In response, Israel’s Prime Minister Binyamin Netanyahu declared a state of war and ordered the country’s military forces to counterattack by bombing the Gaza Strip. “We are at war. This is not a simple operation,” he said. “Hamas will pay an unprecedented price,” he said. So far, hundreds have been killed and thousands wounded on both sides.

What is Hamas and the Gaza Strip?

Hamas is an extremist, Islamist and Palestinian faction that governs the Gaza Strip, a region of Israel with decades of historical tensions. The group’s founding charter preaches the destruction of Israel, created in 1948 as a “Jewish and democratic state”, and the establishment of an Islamic state in Palestine.

Since the 1990s, Hamas has carried out dozens of terrorist attacks in Israel. The most recent conflict between the extremist faction and the country was a war that lasted 11 days in 2021.

Most of the Gaza Strip’s 2 million inhabitants are refugees who fled the villages located where Israel is today, in the midst of the conflict following the Jewish state’s declaration of independence in 1948.

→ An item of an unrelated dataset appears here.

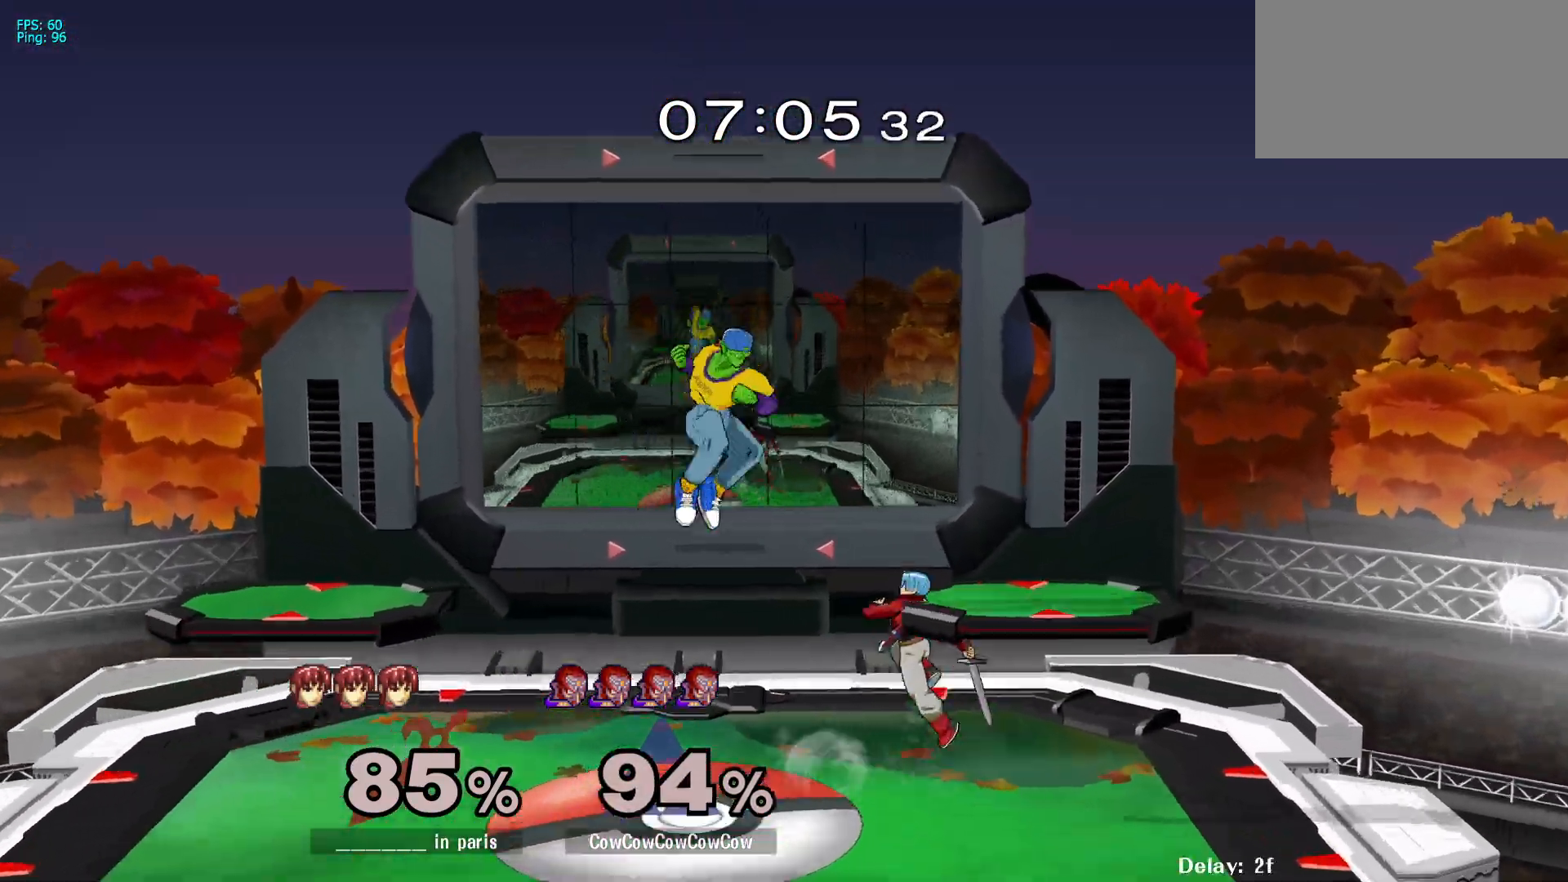
{"buttons": ["Z"], "events": [[100, "C_RIGHT", "up"], [133, "Z", "down"], [200, "Z", "up"], [283, "Z", "down"], [333, "DPAD_RIGHT", "up"]]}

The region was occupied militarily by Israel in 1967, but in 2007 Hamas began to rule the territory and Israel blockaded the Gaza Strip. The population suffers from a lack of water, food and electricity and is prevented from leaving the region.

How does the war impact the markets?

It is still too early to determine the size of the conflict between Israel and Hamas, but analysts expect it to be long and for the focus to shift from Ukraine to the Middle East. The expectation is that the United States will help Israel and that Iran and Russia will be held responsible.

As for the short-term effects on assets, economists predict that the barrel of oil, which has been falling for months, will rise. “This war was the ‘excuse’ we needed for oil to rise and, if it does, the US central bank’s entire effort to tame inflation will be in jeopardy,” says economist André Perfeito.

With oil prices on the rise, economists predict that investors will continue to put pressure on US interest rates, which could have an effect on other asset classes.

“I don’t think that the conflict will spread to the region involving other countries, but just the possibility of this happening already shows that agents’ preference for liquidity should rise, causing risk-free assets to rise, as is the case with the dollar,” says the economist.

However, he adds that, looking to the medium term, the situation is not necessarily bad for Brazil. “Depending on how Itamaraty handles the international crisis, Brazil could remain ‘far enough away’ from all this ‘noise’. So, in relative terms, the country could benefit,” says Perfeito.